Social scientists often use spatial metaphors to describe social reality. The distances between coordinates—representing people, ideas, organizations—in such spatial apparatuses presumably correspond to socially meaningful differences between them. The advent of computational text methods, specifically word embedding models, catalyzed analyses of culture as a spatial geometry. Yet, the distances between words inferred from computational methods do not correspond to how people perceive their semantic properties. We analyze heterogeneity in people’s interpretations of a variety of cultural objects, and distinguish between different interpretations that are inconsistent with one another (which we term oppositional interpretations) and those that are divergent but not inconsistent (which we term orthogonal interpretations). Using a combination of surveys, free text storytelling, and computational analyses, we demonstrate that geometric representations of cultural space overestimate orthogonal interpretative distance, and underestimate oppositional interpretative distance.
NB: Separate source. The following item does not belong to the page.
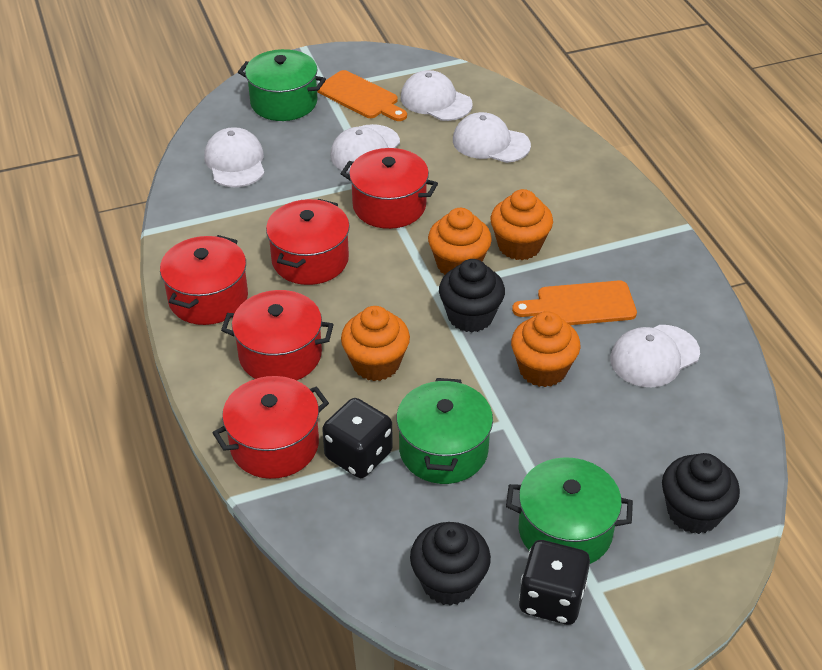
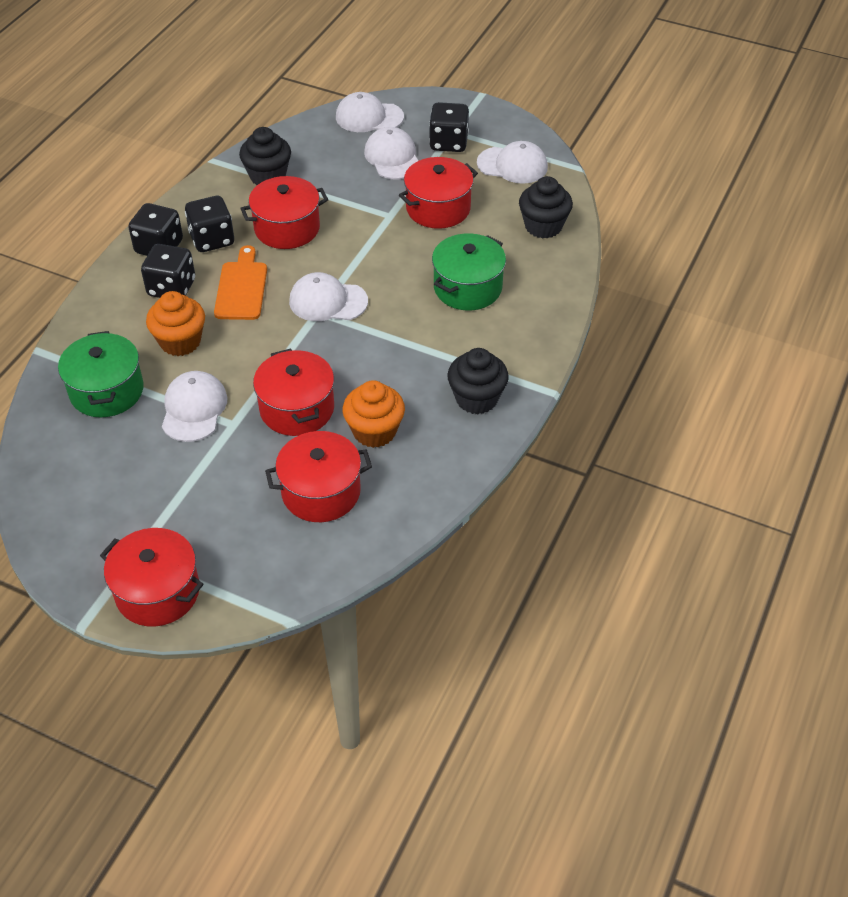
black dice: [322,398,393,478] [519,540,590,625] = 2 -> [128,203,183,256] [141,244,195,298] [185,196,234,252] [429,102,469,152] = 4
green pot: [238,49,326,121] [396,378,493,484] [506,457,633,564] = 3 -> [58,331,144,417] [432,233,506,311] = 2
orange cupcake: [341,306,410,381] [428,208,492,275] [490,189,553,260] [511,311,581,387] = 4 -> [146,291,205,356] [343,380,405,448] = 2
orange cutting board: [317,70,407,121] [512,280,637,325] = 2 -> [214,245,267,320] = 1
Moreover, we show that oppositionality and orthogonality have different sociological implications. People perceive others with opposed interpretations more negatively than those whose interpretations are orthogonal to theirs, and are less inclined to engage with them socially.

Amir Goldberg is a Professor of Organizational Behavior and (by courtesy) Sociology at the Stanford Graduate School of Business, where he is the founding co-director of the Computational Culture Lab. His research uses computational methods, specifically machine learning and large language models, to measure and model cultural dynamics in organizations, as well as in broader social contexts. His work has been published in leading journals such as the American Journal of Sociology, the American Sociological Review, and Administrative Science Quarterly. He currently serves as Department Editor for the Organizations Department in Management Science.